→ AZIONI RICHIESTE:
1 > Secondo il testo sul patriarcato, in quale anno è stato introdotto il nuovo diritto di famiglia?
2 > Le seguenti affermazioni concordano con il testo sul patriarcato? Per ciascuna rispondi sì o no e cita alla lettera le parole decisive del testo.
(a) Massimo Cacciari ha osservato che la famiglia patriarcale non esiste più.
(b) Il maschilismo è in calo fra i giovani.
(c) I Paesi del Nord Europa hanno meno femminicidi dell'Italia.
3 > Trascrivi fedelmente dal testo sul patriarcato il passo che va da "Con l’accesso delle" fino a "superato dalla storia." incluso.

→ TESTO DA LEGGERE:
● ● ● ● ●
In questi giorni il significato della parola “ patriarcato” è al centro del dibattito nei media, innescando risposte che vanno dallo slogan femminista “lo stupratore non è malato è un figlio sano del patriarcato”, alla foto della Meloni con famiglia al femminile sul Giornale con il titolo “Se è patriarcato questo!”.

Mi sento in dovere di fare alcune specificazioni che spero siano di chiarimento al dibattito “Italia paese patriarcale, si o no?” . Come ha notato Massimo Cacciari in un suo intervento. la famiglia patriarcale è un’istituzione storica che non esiste più.
Con l’accesso delle donne al mondo del lavoro, la rivoluzione contracettiva, l’istruzione femminile, il nuovo diritto di famiglia del 1975 (frutto delle battaglie femministe) si sancisce la fine della famiglia patriarcale con il maschio padre padrone proprietario di moglie e figli.

Purtroppo la fine del patriarcato non ha coinciso con la fine del maschilismo, che invece è atteggiamento in continuo aumento anche fra i giovani. Anzi, proprio la fine del patriarcato, rappresentando una perdita secca di privilegi storici per i maschi, ha messo in moto una risposta maschile violenta alla conquistata libertà femminile, continuando a perpetuare un ruolo di dominio ormai superato dalla storia.

È questo il motivo per cui i Paesi del Nord Europa, pur avendo strutture familiari e sociali non patriarcali, hanno un numero maggiore di femminicidi dei nostri.
La fine del patriarcato non ha coinciso cioè con un mutamento culturale e esistenziale degli uomini. La fine di una relazione per volontà’ della donna è percepita – qui come in Norvegia – come una ferita narcisistica, spesso intollerabile da parte maschile.
● ● ● ● ●
→ DATI ESTRATTI:
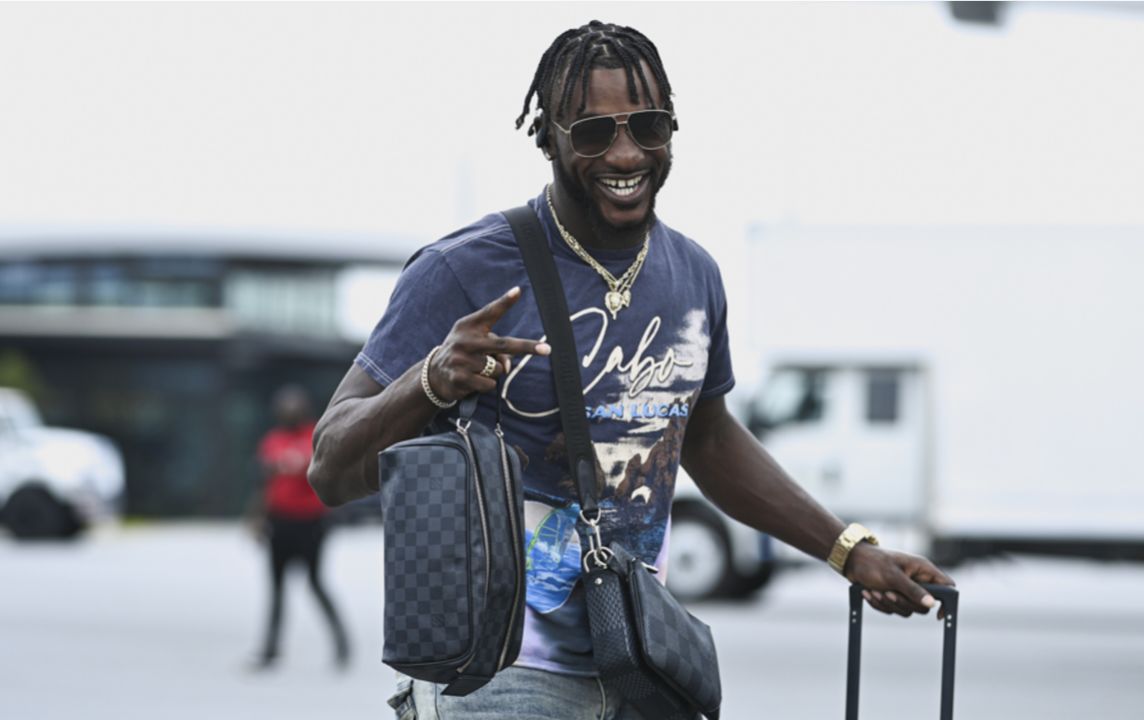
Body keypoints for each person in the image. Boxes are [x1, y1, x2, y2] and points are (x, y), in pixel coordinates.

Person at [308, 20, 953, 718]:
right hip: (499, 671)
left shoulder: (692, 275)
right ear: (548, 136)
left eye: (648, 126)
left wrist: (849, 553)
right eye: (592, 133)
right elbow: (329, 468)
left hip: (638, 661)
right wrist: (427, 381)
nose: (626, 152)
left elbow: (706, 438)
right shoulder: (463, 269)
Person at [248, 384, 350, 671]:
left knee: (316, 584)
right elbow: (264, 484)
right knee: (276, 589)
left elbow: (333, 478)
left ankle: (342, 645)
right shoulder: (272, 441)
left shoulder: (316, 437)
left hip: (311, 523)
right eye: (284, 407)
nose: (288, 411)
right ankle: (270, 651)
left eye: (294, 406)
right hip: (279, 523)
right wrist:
● ● ● ● ●
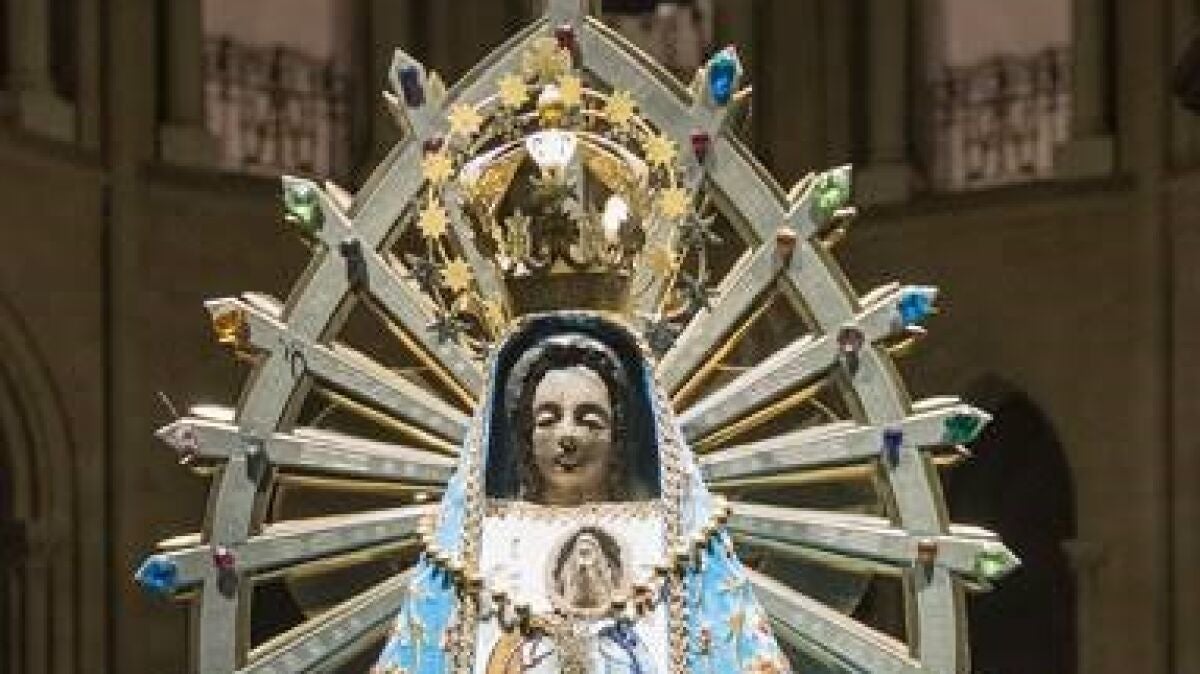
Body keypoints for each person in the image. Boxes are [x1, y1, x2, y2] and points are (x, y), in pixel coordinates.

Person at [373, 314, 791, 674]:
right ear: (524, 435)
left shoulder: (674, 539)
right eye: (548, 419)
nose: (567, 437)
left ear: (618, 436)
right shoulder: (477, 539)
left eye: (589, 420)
● ● ● ● ●
→ RISPOSTE IN ORDINE:
1 > Nel 1975.

2 >
(a) Sì: "la famiglia patriarcale è un’istituzione storica che non esiste più"
(b) No: "atteggiamento in continuo aumento anche fra i giovani"
(c) No: "hanno un numero maggiore di femminicidi dei nostri"

3 >
Con l’accesso delle donne al mondo del lavoro, la rivoluzione contracettiva, l’istruzione femminile, il nuovo diritto di famiglia del 1975 (frutto delle battaglie femministe) si sancisce la fine della famiglia patriarcale con il maschio padre padrone proprietario di moglie e figli.

Purtroppo la fine del patriarcato non ha coinciso con la fine del maschilismo, che invece è atteggiamento in continuo aumento anche fra i giovani. Anzi, proprio la fine del patriarcato, rappresentando una perdita secca di privilegi storici per i maschi, ha messo in moto una risposta maschile violenta alla conquistata libertà femminile, continuando a perpetuare un ruolo di dominio ormai superato dalla storia.